**Exercise text:**
>>>>>

Tame v. A L Damman Co.

Decision Date27 July 1989
Docket NumberDocket No. 108600
Citation442 N.W.2d 679,177 Mich.App. 453
PartiesGeorge TAME, personal representative of the Estate of Joseph Tame, Deceased, Plaintiff-Appellant, v. A. L. DAMMAN COMPANY, Defendant-Appellee, and Guardian Protective Services, Inc., a Michigan corporation, Defendant. 177 Mich.App. 453, 442 N.W.2d 679
CourtCourt of Appeal of Michigan — District of US

[177 MICHAPP 454] O'Reilly, Rancilio, Nitz, Andrews & Turnbull, P.C. by Kenneth L. Rancilio, Sterling Heights, for plaintiff-appellant.

Somers, Schwartz, Silver & Schwartz, P.C. by Joseph E. Grinnan and Patrick Burkett, Southfield, for A. L. Damman Co.

Before HOLBROOK, P.J., and MICHAEL J. KELLY and CAVANAGH, JJ.

CAVANAGH, Judge.

Plaintiff appeals as of right from a Wayne Circuit Court order granting defendants' motion for summary disposition pursuant to MCR 2.116(C)(8) and (10) on plaintiff's claim for wrongful death. The circuit court reviewed the documentary evidence and found that defendant A. L. Damman Company owed no duty to protect plaintiff's decedent from the criminal acts of a third party. We affirm.

<<<<<

**Data shown:**
>>>>>

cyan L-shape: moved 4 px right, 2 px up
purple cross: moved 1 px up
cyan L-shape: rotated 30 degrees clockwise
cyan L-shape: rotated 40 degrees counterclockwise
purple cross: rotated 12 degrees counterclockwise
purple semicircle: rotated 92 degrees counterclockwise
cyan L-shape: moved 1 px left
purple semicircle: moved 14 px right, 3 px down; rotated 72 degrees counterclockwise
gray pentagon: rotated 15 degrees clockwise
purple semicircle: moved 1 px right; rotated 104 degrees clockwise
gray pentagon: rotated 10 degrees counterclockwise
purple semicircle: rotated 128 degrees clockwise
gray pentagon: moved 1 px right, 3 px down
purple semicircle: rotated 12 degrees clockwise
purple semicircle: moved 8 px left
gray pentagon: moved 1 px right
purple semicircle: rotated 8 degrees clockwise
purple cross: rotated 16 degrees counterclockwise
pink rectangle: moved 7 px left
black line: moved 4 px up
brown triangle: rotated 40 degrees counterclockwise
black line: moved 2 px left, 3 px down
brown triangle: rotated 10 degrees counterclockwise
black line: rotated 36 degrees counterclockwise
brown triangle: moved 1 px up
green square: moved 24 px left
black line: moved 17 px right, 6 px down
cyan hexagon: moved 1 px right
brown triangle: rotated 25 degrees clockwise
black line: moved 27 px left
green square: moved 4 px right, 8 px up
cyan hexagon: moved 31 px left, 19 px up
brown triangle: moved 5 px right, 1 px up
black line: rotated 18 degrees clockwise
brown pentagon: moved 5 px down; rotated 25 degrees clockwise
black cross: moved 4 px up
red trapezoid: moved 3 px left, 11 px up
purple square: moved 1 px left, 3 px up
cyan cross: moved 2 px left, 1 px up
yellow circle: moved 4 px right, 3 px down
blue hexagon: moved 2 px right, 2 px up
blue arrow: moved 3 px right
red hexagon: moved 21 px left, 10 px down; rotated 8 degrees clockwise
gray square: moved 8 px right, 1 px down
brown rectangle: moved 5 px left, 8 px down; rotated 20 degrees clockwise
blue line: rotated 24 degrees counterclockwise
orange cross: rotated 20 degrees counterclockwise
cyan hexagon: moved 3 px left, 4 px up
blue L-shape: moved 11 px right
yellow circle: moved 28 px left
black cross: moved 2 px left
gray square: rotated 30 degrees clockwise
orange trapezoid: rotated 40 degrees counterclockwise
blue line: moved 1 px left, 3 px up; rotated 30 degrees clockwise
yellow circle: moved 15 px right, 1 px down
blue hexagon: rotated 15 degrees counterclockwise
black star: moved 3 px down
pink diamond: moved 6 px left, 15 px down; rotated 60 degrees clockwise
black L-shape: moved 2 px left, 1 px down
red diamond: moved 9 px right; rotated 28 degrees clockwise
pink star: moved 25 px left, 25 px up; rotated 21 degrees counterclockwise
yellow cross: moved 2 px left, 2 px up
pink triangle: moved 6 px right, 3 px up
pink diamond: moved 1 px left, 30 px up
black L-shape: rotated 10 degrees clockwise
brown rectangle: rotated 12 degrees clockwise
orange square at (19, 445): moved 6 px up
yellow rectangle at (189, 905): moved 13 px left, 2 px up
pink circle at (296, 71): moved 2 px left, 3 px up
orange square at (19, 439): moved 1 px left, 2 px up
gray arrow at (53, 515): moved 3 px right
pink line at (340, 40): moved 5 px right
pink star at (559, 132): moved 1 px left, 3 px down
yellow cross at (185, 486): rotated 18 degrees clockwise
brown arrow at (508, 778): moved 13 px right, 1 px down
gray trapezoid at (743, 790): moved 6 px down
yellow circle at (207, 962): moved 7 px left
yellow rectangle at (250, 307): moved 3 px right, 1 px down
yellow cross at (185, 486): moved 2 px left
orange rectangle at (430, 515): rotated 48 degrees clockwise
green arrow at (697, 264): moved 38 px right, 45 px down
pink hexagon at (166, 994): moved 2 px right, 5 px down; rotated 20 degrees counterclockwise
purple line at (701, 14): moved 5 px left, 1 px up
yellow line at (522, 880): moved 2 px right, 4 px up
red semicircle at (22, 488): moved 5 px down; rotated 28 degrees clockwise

<<<<<

**What to do:**
(A) Decide whether each statement agrees with the court opinion. Answer yes or no for each, and quote the words of the court opinion that decide it: (i) The plaintiff appealed from an order of the Wayne Circuit Court. (ii) The circuit court found that A. L. Damman Company owed a duty to protect the plaintiff's decedent. (iii) The appeals court reversed the lower court's order.
(B) Copy out the passage of the court opinion starting with "Somers, Schwartz, Silver" and going on through "and CAVANAGH, JJ.".

**Solutions per task:**
(A)
(i) Yes: "Plaintiff appeals as of right from a Wayne Circuit Court order granting defendants' motion for summary disposition"
(ii) No: "found that defendant A. L. Damman Company owed no duty to protect plaintiff's decedent from the criminal acts of a third party"
(iii) No: "We affirm."

(B)
Somers, Schwartz, Silver & Schwartz, P.C. by Joseph E. Grinnan and Patrick Burkett, Southfield, for A. L. Damman Co.

Before HOLBROOK, P.J., and MICHAEL J. KELLY and CAVANAGH, JJ.